ARLINGTON, Mass. >> Amid the steady click-clack of keys and the symphonic dings! of margin bells, Tom Furrier, the longtime owner and proprietor of the Cambridge Typewriter Co., called for a moment of silence Saturday afternoon.
Standing before 130-odd typewriter enthusiasts who turned out for his retirement party at the Edith M. Fox Library, up the street from his shop here, Furrier relayed the rules for a contest: Participants would have five minutes to type, as accurately as possible, some pages from David McCullough’s book “1776.”
Abraham Schechter, an archivist at the Portland Public Library in Maine, called out: “Thank you, Tom! You’re the best!” The crowd cheered.
Furrier, 69, choked back tears as his wife, Anne Marie, and daughter, Emma, rubbed his back. He gathered his composure. “You’re all the best,” he said quietly.
In 1980, Furrier was working for a tree trimming company when his childhood friend and neighbor, Teddy Vandewalle, told him that his father, Ed, was looking to train someone to fix typewriters at his shop in the Boston area. “He knew I was a tinkerer and just thought it would be a natural fit,” Furrier recalled.
By the end of his first day, Furrier knew he had found his calling. He spent his first week disassembling and then reassembling a portable Smith Corona and was in typewriter heaven.
The timing was good: Typewriters populated every workplace in the region, and Furrier loved repairing them.
“They get dirty and sticky,” he said. “So you clean them and oil them, and they spring back to life.”
For a while, his business thrived and Furrier had plenty of competition. But the advent of personal computers in the late 1980s was devastating. Typewriters suddenly had new homes — in dumpsters.
His business barely survived. “Sometimes I got paid,” said Furrier, who took over the shop in 1990. “Sometimes I didn’t.”
The store, however, stayed open.
And then a funny thing happened around the turn of the century: Young people started coming by to ask about typewriters from the 1920s. It was the dawn of the vintage boom.
“After a few months,” Furrier said, “I started asking the kids, and one of the girls said, ‘Well, that’s what Sylvia Plath typed her poetry on.’ ”
Furrier has since stayed busy — perhaps too busy at times — and he is looking forward to retirement when the shop closes at the end of the month.
But before he starts traveling more with his wife, there needed to be a celebration — a so-called type-in at the library with folding tables so people could set up their typewriters and enjoy refreshments from the Dunkin’ donuts store.
Friends and customers, from near and far, attended.
Don Worrell, 66, flew in from Des Moines, Iowa, with his 1939 Corona Zephyr.
Worrell discovered his passion for the hobby when he took out his wife’s typewriter during the coronavirus pandemic.

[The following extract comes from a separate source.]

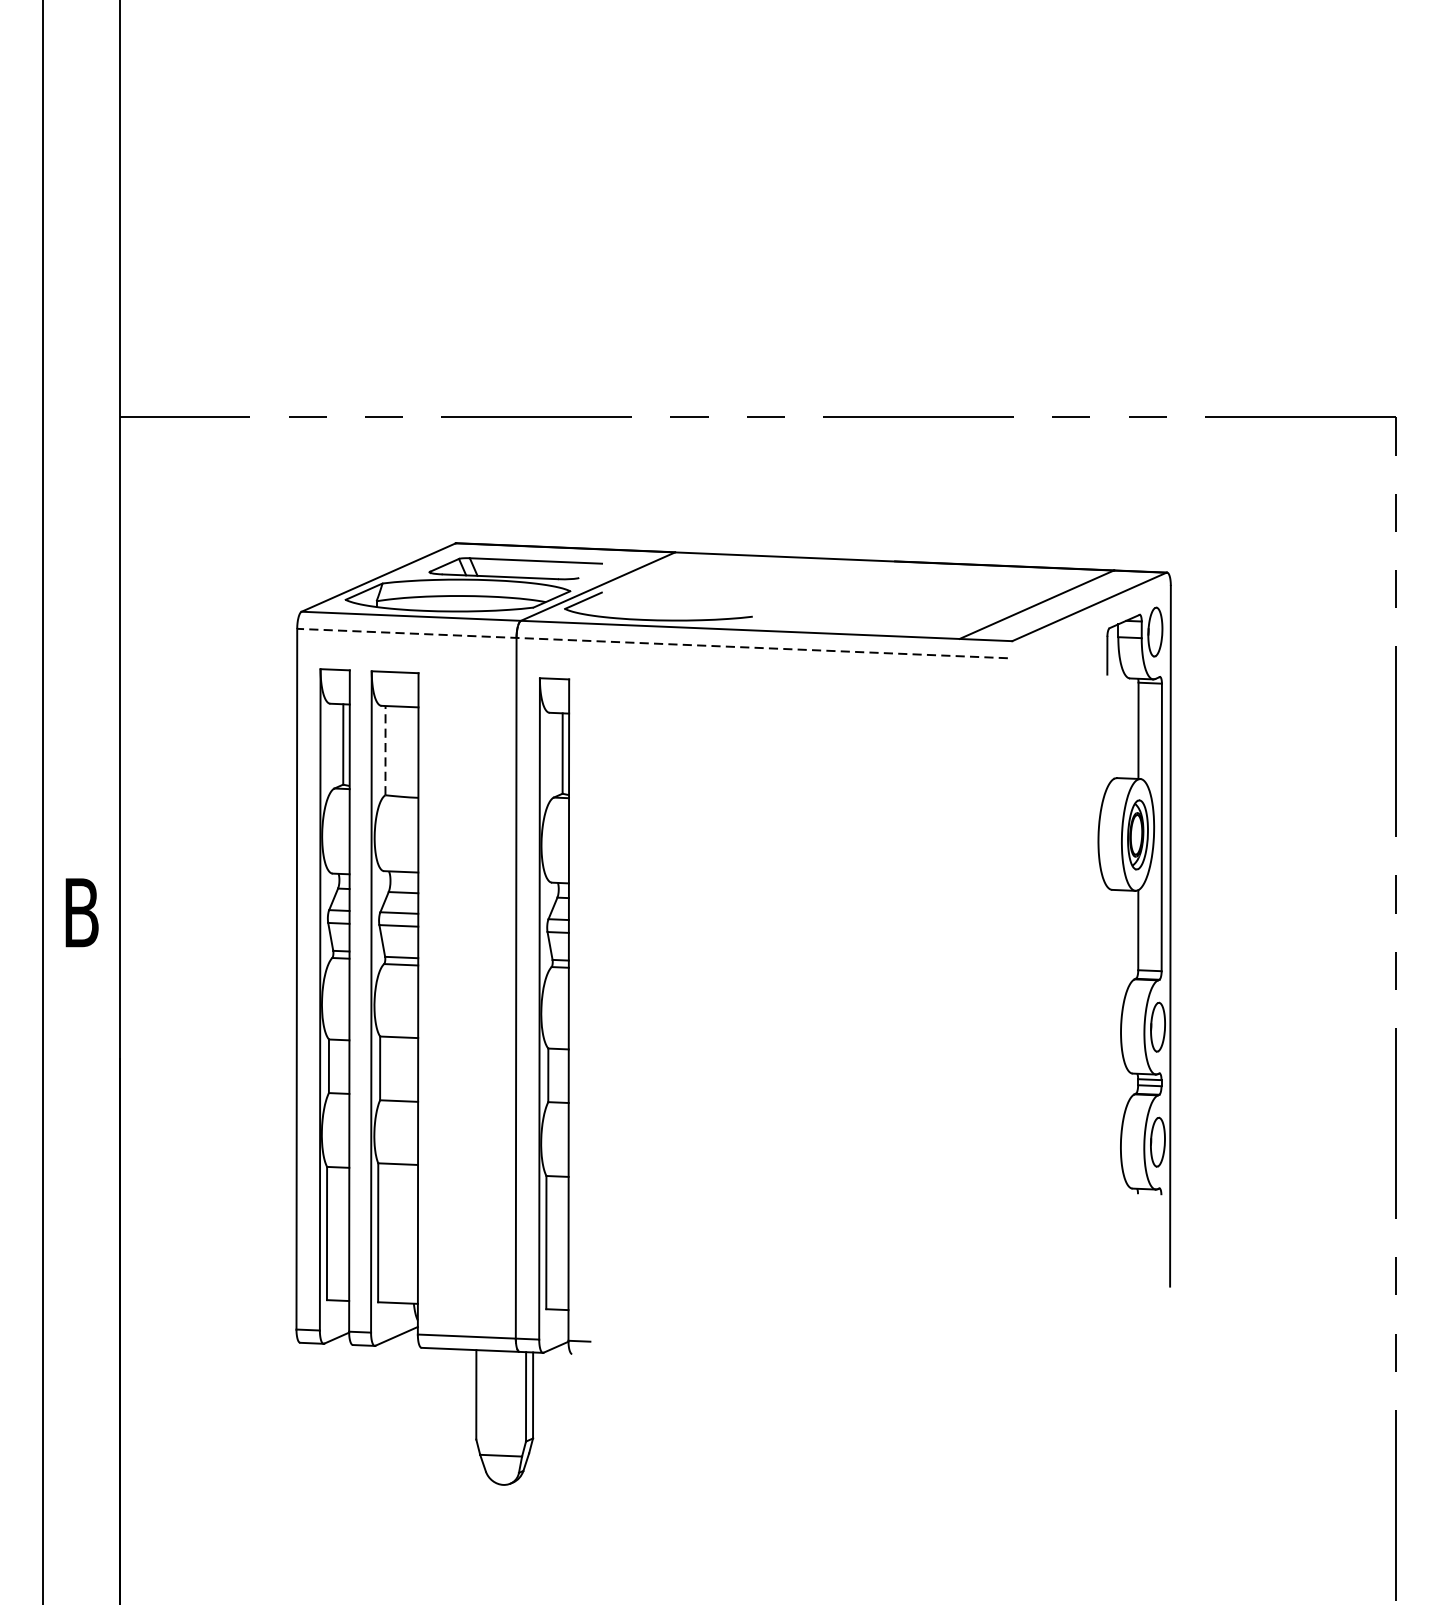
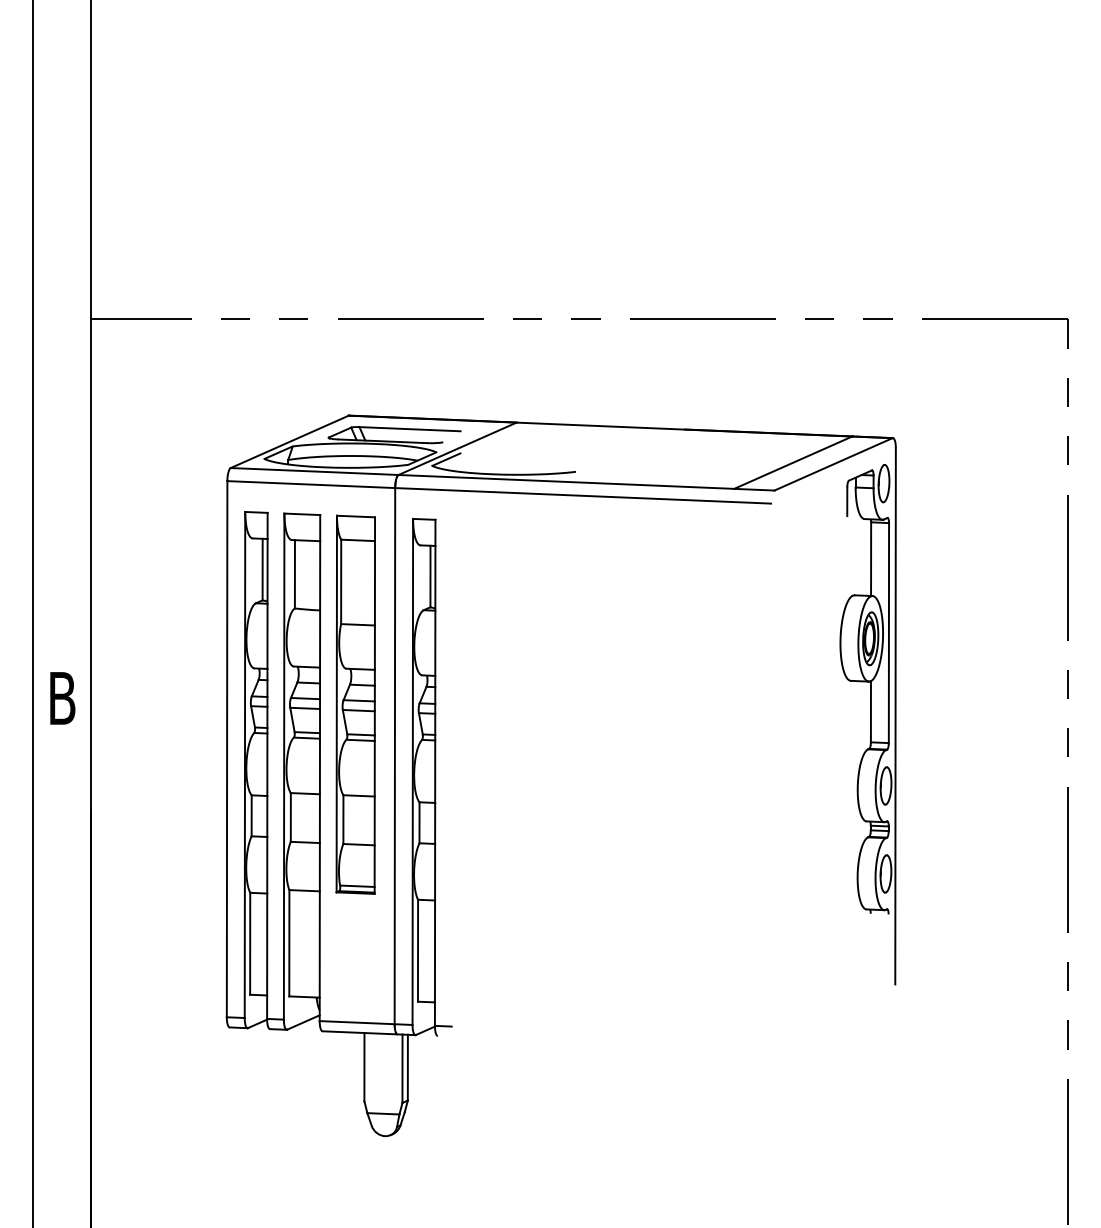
line: (651, 643) -> (498, 492), dashed -> solid
line: (384, 749) -> (294, 573), dashed -> solid
part: (464, 920) -> (355, 704), added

He found that he enjoyed using it to write letters and to journal — free of laptop-generated distractions, a common refrain among devotees.
James Brockman, 46, who works at Harvard as a distance learning coordinator, has found that using his own typewriter, a Smith Corona Coronet Electric that he found on the street about 20 years ago, is a much-needed palette cleanser for someone who spends his days using technology.
Brockman makes typewriter art — at the party, he put the final touches on a portrait of Weird Al Yankovic — and is a member of the Boston Typewriter Orchestra. “Tom is a friend of the band,” he said.
Entire families showed up, too, including Michelle and Andrew Geffken, whose daughter, Abigail, 18, uses a vintage Sears Chieftain to write poems and fan fiction.
Abigail recalled visiting Furrier’s shop with her mother when she was about 10.
“He changed my life,” Abigail said, adding that she hopes to continue writing “with as much love and excellence as Mr. Furrier” has put into his own craft.
In recent weeks, longtime customers have been stopping by the shop to say goodbye. Some of them, Furrier said, have been “freaking out” because of the loss of institutional knowledge about typewriters. There are not many people like Furrier left.
A couple of days before Saturday’s party, Susanna Kaysen, the author of “Girl, Interrupted,” popped in to thank Furrier and give him a hug. She also was concerned: Who would fix her typewriter if she has issues? Furrier gave her his cellphone number and assured her that he would help.
Furrier could not escape his own party without making a short speech. He thanked his family and his customers — friends like Jake Murray, 54, and his longtime girlfriend, Sue Macione, 48, who have helped out at the shop on recent weekends.
To Furrier’s knowledge, his shop is the last of its kind in the area. He hopes another opens soon, he said. Until then, his friends and customers will cope as best they can.
“He has blessed so many people,” Schechter said. “I feel like we’re going to be all alone in the woods.”